▶ _Document_:
....................
I would also like to ask the authors to clarify the following issue related to Algorithm 2 and Section 4.2: Right now, Algorithm 2 is presented, then it is claimed/shown that it is terminating, sound, and correct. But it is not clear w.r.t. what. Indeed, the Prop. 3 talks about J0 (as result of Alg. 2) and J (as input?), but the phrase before only mentions J. I guess S_R(t)(a1,..,an) is meant to be in J0 as well. However, if you indeed prove this correspondence between the output of the algorithm and tuples contained in J under P, then what is proven additionally in Sect. 4.2? It seems to me that first, Sect. 4.2 should provide the theory showing that we can substitute body atoms with the newly introduced predicates without altering the consequences, then present the algorithm, and then show that it matches the expectations in the theory. That is I presume what is intended, but in the current way of presentation rather confusing for the reader.

Some further general comments:

Please consider introducing some conventions effectively: variables non-capitalized, constants capitalized, or something alike?
It is still somewhat confusing to me to use different notation for examples, could you please unify or at least comment on that in a footnote (e.g., variables with and without leading "?", formatting of SPO and alike)?
Also, consider using consistently one tense (when talking about the paper), such as present tense, instead of mixtures, such as
- 2, r: "in Section 2 we present" and "in Section 3, we will describe";
- 3, l: Footnote 1 - "that we use(d) in this paper".

Besides that, there are a number of minor issues which should be easily fixable (indicated with page and column).
....................
▶ _Information provided_:
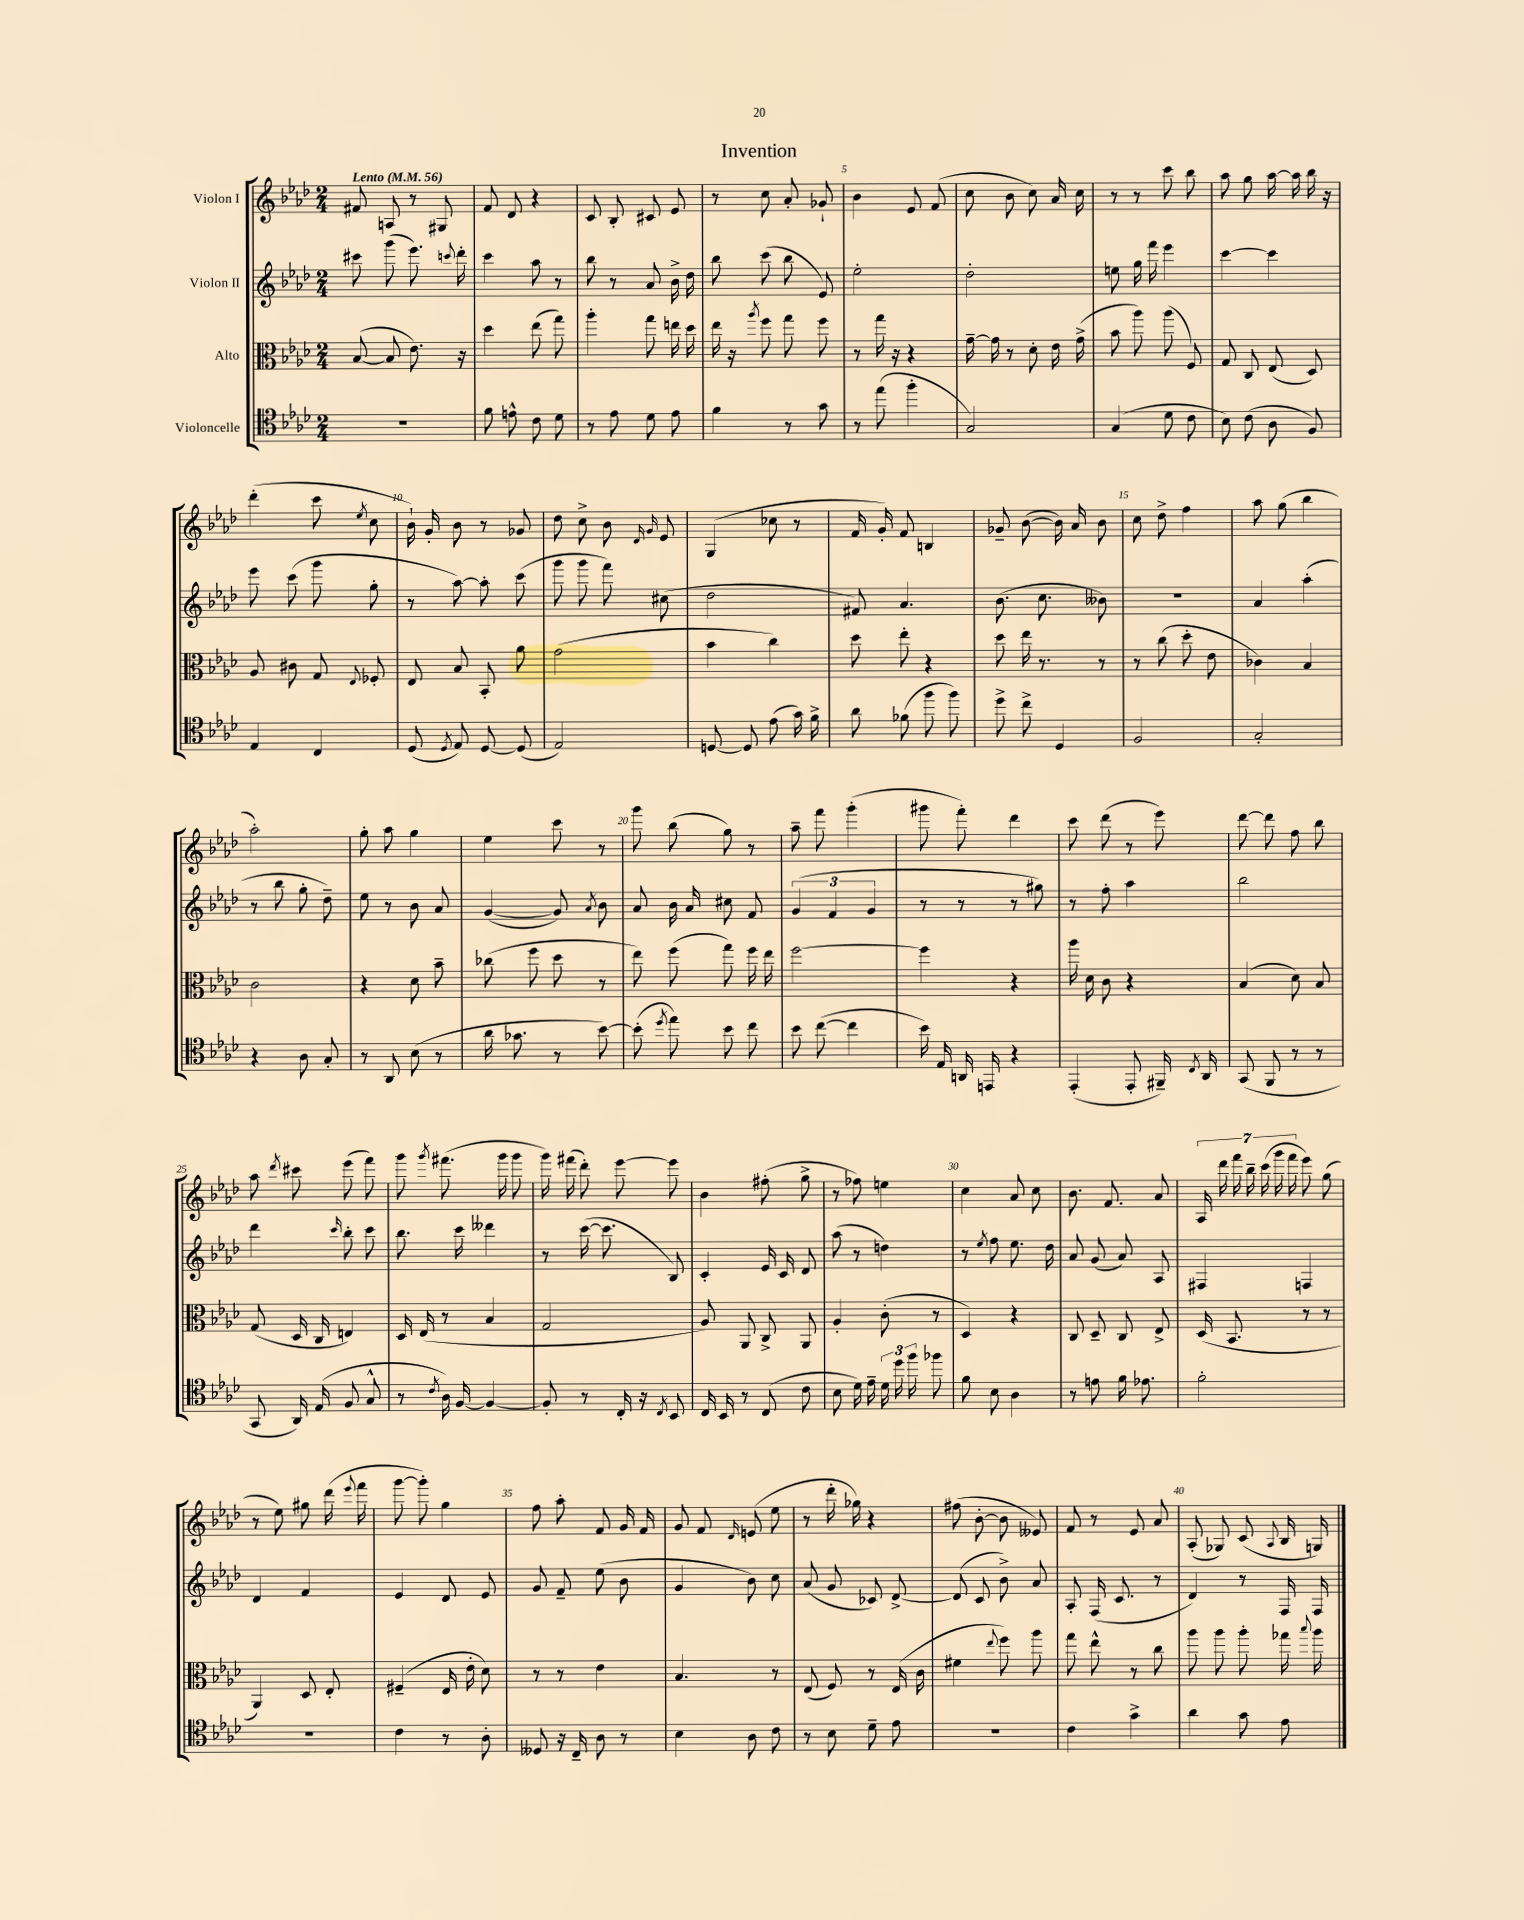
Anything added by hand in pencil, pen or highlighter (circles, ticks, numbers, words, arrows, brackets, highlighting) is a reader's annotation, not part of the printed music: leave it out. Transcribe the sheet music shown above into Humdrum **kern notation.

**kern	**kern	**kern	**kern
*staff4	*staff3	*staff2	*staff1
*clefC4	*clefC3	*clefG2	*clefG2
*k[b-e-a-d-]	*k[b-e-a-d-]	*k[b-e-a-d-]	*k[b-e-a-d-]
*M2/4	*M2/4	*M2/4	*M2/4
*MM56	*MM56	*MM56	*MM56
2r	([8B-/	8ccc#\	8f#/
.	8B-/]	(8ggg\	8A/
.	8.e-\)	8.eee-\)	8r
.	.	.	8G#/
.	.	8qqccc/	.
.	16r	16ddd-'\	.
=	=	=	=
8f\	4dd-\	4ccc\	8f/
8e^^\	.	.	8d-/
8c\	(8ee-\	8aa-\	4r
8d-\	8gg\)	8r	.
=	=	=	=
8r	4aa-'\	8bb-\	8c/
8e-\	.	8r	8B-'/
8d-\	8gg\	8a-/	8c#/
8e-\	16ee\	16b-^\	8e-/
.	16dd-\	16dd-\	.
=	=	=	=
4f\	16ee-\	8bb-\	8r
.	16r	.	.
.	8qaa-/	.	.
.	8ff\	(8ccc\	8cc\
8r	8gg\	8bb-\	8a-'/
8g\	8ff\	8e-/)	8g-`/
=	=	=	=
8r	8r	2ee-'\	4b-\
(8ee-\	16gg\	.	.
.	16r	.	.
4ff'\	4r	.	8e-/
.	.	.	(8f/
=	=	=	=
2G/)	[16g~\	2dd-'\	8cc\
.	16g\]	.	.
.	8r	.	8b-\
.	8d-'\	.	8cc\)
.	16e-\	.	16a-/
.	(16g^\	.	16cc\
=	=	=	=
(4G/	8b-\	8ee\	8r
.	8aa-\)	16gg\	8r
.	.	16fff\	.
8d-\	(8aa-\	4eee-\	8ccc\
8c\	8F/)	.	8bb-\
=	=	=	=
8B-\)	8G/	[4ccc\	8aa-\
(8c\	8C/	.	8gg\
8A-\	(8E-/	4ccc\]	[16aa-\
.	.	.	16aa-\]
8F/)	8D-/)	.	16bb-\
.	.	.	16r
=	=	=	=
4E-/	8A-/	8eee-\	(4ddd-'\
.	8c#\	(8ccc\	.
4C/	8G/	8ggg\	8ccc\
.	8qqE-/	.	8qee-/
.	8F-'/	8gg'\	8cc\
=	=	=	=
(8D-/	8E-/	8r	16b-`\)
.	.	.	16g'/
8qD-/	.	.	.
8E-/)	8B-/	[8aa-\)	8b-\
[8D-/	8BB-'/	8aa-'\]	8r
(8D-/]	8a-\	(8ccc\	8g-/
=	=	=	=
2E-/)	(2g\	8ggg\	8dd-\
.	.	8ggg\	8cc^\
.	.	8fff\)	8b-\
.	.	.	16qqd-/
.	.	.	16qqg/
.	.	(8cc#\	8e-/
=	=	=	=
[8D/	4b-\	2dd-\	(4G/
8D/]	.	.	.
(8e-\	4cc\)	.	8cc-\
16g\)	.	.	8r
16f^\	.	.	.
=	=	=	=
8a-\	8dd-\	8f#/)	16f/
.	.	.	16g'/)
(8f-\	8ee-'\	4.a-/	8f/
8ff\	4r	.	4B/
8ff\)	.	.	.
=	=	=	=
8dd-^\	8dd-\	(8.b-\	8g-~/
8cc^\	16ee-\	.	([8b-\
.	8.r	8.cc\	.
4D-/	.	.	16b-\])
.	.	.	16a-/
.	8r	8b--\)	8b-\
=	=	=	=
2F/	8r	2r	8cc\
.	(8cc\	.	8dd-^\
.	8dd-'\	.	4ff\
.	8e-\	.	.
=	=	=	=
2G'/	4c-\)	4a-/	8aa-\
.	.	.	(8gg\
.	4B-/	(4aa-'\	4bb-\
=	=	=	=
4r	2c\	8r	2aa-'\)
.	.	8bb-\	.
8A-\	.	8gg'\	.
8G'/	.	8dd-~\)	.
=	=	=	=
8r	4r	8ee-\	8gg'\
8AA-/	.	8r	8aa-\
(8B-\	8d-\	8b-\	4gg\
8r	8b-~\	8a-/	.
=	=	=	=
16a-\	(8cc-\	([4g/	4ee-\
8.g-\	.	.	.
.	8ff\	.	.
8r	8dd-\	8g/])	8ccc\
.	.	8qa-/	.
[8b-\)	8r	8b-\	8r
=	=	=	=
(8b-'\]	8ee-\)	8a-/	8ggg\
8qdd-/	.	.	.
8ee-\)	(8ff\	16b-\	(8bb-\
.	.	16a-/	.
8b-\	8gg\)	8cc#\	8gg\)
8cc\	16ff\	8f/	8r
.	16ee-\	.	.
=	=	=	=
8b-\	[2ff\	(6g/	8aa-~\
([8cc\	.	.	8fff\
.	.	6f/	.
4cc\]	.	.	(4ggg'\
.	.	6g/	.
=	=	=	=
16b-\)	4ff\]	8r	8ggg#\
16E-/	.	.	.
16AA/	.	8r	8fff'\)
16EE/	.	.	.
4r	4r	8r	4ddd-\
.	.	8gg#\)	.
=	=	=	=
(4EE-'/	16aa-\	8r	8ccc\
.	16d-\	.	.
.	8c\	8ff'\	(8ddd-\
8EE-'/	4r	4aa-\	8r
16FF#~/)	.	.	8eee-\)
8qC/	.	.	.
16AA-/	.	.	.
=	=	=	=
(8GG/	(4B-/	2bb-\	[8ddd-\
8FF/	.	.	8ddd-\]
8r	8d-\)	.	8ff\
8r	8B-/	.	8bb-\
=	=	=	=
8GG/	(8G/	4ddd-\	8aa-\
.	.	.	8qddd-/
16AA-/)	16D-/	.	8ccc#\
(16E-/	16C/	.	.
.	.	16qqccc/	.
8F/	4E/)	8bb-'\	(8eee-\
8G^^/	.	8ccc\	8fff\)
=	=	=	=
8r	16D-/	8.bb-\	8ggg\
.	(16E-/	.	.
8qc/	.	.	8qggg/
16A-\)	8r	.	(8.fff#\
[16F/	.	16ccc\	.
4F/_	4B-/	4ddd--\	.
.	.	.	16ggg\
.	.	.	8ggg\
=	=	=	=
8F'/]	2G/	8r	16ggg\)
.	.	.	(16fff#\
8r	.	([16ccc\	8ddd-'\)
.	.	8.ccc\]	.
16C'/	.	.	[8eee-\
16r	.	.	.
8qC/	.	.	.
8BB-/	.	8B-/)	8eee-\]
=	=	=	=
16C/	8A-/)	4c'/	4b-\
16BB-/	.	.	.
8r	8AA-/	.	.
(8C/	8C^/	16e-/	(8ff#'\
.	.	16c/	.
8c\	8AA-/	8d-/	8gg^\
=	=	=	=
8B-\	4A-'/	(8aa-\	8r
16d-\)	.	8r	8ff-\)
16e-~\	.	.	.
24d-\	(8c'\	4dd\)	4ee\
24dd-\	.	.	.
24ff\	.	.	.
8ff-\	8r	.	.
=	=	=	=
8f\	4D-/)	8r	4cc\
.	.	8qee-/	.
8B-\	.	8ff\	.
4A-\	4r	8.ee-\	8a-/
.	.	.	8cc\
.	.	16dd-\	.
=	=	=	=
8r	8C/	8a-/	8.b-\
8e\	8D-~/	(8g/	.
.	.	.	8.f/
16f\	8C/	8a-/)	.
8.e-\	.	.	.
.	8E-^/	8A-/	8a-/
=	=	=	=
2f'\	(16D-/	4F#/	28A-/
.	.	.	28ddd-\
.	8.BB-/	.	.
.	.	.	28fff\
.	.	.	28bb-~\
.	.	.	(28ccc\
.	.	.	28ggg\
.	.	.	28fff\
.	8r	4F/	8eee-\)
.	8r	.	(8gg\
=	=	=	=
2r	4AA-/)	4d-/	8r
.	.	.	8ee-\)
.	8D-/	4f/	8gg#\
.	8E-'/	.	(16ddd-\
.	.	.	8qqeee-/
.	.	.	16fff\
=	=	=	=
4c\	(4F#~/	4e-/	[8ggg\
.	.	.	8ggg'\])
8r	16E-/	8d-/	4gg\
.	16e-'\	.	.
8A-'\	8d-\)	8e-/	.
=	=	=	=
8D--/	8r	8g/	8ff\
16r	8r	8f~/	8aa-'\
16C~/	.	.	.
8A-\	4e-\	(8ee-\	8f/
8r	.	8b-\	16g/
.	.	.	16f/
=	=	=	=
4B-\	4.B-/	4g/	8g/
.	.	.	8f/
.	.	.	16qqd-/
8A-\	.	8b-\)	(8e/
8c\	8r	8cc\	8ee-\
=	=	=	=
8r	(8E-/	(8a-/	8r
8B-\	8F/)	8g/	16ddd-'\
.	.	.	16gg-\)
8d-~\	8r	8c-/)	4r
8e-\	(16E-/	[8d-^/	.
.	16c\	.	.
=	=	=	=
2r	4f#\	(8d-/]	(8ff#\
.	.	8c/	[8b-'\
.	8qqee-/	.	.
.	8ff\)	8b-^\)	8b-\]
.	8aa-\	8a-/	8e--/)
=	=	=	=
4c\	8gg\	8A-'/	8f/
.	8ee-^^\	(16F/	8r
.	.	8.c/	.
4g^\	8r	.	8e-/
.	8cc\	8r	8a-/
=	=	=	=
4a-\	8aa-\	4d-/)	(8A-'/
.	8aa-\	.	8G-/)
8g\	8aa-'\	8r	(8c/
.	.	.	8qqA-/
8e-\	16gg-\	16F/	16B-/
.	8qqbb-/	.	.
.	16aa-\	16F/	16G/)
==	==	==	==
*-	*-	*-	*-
....................
▶ _Instructions_:
(a) Copy the review from "Also, consider using" to "page and column).".
(b) Which tense does the review recommend using consistently when talking about the paper?
(c) Continue the review, starting after its final sentence.

▶ _Answers for the exercise_:
(a)
Also, consider using consistently one tense (when talking about the paper), such as present tense, instead of mixtures, such as
- 2, r: "in Section 2 we present" and "in Section 3, we will describe";
- 3, l: Footnote 1 - "that we use(d) in this paper".

Besides that, there are a number of minor issues which should be easily fixable (indicated with page and column).

(b) Present tense.

(c)
- 1, r: better "in the literature"

- 2, l: to calculate the entire derivation - better all derivations?; Thus "it" has been limited - dangling pronoun - better write background chaining explicitly; In this paper, - comma missing; "trade-off" - hyphen; what do you mean by the "latest" standard OWL profile designed to work on a large scale - the other profiles were developed earlier, or do not work on a large scale, or actually neither?

- 2, r: "In principle," - comma missing

- 3, l: "backward-chaining" several times hyphen missing, please unify notation; "To give an idea how this works" - please remove comma before how.

- 3, r: edb is introduced on page 3 and 10 - could be emphasized the first time (and the second could be dropped?)

- 4, l: T_P sometimes has an argument, sometimes not, should be unified
- 5, r: TERM is first used in sf then in it (probably normal math mode) - could you please unify?

- 6, r, Example 4: "a(n) head"; "the algorithm will launch the execute the second query" - please correct

- 8, l: "ruleset"; "in first place" - "the" is missing; "retrieves the same results than" - should be "same results as"; also around subsection 3.2 the authors refer to following/previous section while actually referring to the previous subsection, that is no real problem, just a bit confusing since the reader always stays in Section 3; please decide whether you want to use pre-materialize with or without hyphen and apply it consistently (also please check precomputed and recalculated).

- 9, l, footnote 3: The second phrase needs to be fixed.

- 9, r, Algorithm 2: I would L rather call the input (set) instead of a constant

- 10, l: Formatting bug after the query - "base. under the program P." this should be removed, I guess.

- 11,l, definition l0: please, add parentheses to set the scope of "max" precisely; (here also "where the rule body was empty" - should be "is" - see above on tenses); should it not be {0} as well (instead of {1}) that is added in the first case when defining l0?

- 12, l: Please check positioning (before or after "." and ",") of footnotes and unify (also in the previous and following cases). "Those rules include the ones who" - better that instead of who

- 13, l: "with the purpose of construct such lists". Probably better "constructing"

- 13, r: "outside the scope of this chapter" - that comes probably from a different document (thesis)?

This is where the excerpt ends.